With a reform of the health system in the air, CGT trade unionists huddled on Tuesday to defend their obras sociales healthcare schemes, even hinting at a strike at the end of this month. Vice-President Cristina Fernández de Kirchner’s proposal last month of an “integral reform” merging public and private sectors with the obras sociales into a single system is viewed as an existential threat since these healthcare schemes account for much of trade union funding, even if deeply in the red and strained by the pandemic “multiplying their costs exponentially,” according to the CGT statement issued after the meeting.

EVO MORALES HAS COVID

Former Bolivian president Evo Morales, stricken with Covid-19 in midweek, revealed on Thursday that the governments of Argentina, Cuba and Venezuela had all offered him treatment in their countries but that he was being treated in a Cochabamba clinic by doctors from elsewhere, reportedly Cuban.
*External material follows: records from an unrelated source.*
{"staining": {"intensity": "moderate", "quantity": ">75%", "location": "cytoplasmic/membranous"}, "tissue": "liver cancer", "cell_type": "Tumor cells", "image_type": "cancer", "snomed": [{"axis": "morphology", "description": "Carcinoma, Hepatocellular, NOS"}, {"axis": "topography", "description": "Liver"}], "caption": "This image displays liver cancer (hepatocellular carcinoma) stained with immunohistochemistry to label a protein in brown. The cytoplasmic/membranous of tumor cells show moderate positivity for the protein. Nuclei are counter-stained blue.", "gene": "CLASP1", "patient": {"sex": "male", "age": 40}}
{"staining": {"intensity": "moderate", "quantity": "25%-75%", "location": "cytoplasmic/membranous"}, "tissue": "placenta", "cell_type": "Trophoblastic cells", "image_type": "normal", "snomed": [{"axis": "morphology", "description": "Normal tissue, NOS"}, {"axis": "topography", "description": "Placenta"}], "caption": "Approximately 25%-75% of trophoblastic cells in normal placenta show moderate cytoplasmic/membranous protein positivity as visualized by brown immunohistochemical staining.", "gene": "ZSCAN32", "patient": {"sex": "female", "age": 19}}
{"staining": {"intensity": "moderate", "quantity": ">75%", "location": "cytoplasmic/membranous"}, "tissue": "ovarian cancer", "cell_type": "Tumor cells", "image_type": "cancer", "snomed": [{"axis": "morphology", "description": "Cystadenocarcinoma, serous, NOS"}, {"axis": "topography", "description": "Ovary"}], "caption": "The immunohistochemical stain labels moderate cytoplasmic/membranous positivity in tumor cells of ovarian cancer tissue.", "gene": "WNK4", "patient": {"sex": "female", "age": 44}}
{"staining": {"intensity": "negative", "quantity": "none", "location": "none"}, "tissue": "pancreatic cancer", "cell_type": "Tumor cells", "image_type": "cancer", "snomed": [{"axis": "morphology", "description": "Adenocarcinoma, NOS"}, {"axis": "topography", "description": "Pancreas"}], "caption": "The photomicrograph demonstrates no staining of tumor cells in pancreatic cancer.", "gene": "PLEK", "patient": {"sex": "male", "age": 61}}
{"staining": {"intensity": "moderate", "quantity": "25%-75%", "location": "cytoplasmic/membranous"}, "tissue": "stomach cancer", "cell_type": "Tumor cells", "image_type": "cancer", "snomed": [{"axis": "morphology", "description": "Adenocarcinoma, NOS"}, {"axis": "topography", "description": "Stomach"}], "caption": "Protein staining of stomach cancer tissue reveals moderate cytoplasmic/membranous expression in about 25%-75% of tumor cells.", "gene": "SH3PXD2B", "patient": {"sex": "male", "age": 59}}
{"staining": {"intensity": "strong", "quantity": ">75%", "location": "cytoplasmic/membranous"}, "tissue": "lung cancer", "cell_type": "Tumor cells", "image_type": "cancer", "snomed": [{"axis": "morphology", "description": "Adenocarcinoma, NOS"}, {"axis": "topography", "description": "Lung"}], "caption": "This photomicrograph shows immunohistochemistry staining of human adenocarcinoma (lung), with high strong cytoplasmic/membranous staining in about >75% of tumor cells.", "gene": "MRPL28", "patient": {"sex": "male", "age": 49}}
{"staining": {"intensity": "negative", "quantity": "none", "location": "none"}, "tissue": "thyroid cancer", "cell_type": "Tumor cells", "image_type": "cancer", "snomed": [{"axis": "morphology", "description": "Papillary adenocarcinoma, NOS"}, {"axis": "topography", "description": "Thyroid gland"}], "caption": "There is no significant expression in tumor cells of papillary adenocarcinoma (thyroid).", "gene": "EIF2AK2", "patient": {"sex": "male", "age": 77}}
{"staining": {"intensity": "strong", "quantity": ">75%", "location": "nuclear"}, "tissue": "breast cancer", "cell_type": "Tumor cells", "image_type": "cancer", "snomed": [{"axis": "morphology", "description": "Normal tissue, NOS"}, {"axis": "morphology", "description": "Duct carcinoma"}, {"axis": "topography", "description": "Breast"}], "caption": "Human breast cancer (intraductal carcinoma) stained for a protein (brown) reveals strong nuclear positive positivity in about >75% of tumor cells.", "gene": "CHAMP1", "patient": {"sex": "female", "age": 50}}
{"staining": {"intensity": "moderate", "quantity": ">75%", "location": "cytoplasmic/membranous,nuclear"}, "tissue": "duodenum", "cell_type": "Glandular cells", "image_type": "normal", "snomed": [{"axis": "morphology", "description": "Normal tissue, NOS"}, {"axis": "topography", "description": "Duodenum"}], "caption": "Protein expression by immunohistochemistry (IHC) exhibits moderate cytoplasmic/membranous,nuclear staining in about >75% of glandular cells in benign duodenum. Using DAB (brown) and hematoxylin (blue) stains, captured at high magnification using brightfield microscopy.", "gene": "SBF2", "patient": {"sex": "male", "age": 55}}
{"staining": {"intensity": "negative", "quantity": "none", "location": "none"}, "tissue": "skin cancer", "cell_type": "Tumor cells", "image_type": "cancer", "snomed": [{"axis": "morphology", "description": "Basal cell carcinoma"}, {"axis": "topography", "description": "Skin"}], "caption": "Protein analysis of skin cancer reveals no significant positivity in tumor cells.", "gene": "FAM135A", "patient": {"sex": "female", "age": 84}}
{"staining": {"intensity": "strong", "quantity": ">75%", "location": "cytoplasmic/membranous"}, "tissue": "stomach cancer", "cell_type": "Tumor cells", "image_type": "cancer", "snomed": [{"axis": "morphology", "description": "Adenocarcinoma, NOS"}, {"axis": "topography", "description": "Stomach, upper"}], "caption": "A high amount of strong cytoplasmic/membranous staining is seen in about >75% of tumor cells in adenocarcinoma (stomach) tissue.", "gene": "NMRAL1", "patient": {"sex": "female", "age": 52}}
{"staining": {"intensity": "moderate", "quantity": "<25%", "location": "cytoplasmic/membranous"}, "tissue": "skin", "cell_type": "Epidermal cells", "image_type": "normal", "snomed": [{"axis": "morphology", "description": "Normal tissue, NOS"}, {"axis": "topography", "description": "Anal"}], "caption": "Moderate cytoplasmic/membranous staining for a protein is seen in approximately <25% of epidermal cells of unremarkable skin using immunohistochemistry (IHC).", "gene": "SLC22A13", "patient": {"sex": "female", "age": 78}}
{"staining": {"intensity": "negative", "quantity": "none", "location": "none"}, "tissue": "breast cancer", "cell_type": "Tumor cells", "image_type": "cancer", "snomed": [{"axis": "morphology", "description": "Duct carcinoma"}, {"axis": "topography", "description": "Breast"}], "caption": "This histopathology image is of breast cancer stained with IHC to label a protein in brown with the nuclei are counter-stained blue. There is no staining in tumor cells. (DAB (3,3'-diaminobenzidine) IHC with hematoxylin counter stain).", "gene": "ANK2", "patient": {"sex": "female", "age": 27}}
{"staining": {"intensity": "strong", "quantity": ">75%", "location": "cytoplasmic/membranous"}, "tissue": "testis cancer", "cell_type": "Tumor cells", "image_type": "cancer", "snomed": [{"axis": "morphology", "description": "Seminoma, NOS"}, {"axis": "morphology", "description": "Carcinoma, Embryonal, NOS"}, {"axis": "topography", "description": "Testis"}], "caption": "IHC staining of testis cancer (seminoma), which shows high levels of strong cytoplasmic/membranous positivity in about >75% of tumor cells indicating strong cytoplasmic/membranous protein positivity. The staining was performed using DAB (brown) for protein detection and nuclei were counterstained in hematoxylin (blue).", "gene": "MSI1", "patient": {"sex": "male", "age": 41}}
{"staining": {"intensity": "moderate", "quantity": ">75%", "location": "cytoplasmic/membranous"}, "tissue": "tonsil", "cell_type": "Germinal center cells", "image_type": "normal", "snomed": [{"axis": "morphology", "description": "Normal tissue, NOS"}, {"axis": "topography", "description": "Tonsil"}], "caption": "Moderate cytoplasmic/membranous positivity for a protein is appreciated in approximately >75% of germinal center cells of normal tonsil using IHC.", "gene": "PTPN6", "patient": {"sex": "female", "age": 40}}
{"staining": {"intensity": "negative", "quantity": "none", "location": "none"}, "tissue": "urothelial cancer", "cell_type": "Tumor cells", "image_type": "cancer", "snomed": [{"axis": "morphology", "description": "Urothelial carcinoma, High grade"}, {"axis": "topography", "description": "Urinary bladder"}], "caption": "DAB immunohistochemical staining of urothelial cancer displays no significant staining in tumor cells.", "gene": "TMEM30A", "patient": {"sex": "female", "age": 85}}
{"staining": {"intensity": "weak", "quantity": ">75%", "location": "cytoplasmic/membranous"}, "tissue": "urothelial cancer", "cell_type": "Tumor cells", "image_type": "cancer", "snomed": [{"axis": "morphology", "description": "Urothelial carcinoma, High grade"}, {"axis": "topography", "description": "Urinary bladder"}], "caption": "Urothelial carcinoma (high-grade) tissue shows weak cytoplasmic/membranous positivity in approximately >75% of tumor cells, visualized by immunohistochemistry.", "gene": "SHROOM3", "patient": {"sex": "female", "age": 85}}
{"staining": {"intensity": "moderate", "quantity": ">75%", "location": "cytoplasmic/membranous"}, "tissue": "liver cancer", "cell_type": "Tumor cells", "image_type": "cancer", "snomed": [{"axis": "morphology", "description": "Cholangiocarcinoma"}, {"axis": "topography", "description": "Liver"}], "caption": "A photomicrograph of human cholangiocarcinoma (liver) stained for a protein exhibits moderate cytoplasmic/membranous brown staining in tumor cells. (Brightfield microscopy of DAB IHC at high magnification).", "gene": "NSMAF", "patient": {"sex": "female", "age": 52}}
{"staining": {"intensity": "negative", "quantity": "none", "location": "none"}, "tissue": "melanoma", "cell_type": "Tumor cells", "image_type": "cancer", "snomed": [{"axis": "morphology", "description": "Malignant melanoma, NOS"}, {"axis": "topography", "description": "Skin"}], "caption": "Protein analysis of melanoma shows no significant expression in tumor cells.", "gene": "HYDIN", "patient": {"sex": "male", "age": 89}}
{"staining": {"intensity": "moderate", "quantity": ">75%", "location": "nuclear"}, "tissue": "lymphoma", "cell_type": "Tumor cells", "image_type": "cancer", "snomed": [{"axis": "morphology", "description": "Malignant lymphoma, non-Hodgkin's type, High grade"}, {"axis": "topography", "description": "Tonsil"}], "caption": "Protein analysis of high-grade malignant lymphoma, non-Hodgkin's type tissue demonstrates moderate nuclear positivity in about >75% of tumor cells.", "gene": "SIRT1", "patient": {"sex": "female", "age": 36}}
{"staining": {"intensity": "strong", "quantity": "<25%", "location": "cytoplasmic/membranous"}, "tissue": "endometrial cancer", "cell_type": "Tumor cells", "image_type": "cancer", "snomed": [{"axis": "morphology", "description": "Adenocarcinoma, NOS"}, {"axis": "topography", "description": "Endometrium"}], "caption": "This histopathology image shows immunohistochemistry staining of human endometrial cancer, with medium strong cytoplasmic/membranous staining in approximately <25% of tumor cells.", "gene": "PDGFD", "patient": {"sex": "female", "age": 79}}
His contagion apparently stemmed from intense campaign activity in preparation for Bolivia’s local elections on March 7. Bolivia, with 11.5 million inhabitants, is heading towards 10,000 deaths from coronavirus with the ex-president joining 178,810 citizens infected at the time of his contagion.

GOLFER CABRERA ARRESTED

Golfer Angel Cabrera, 51, wanted by Interpol on domestic violence charges, was arrested in Rio de Janeiro’s upscale Leblon neighbourhood on Thursday, and will be extradited to Argentina to stand trial, Brazilian police said. Winner of two majors (the US Open in 2007 and the Masters in 2009), Cabrera has been a fugitive since mid-August with an Interpol red notice issued in September. No date has been announced for his extradition. Cabrera faces complaints of abuse and violence from three different women – his current estranged partner, Cecilia Torres Mana, his ex-wife Silvia Rivadero, mother of his two children, and ex-partner Micaela Escudero.  

FOOTBALLER ACCUSED OF ABUSE

Boca Juniors and national team footballer Cristian Pavón, 24, currently playing for Los Angeles Galaxy, has been denounced by nurse Marisol Doyle, 34, for sexual abuse at her expense at a party in Córdoba 14 months ago, also claiming that she was unable to continue in her job as a result. Pavón’s lawyers attribute the charges to attempted extortion by Doyle (a Boca fan).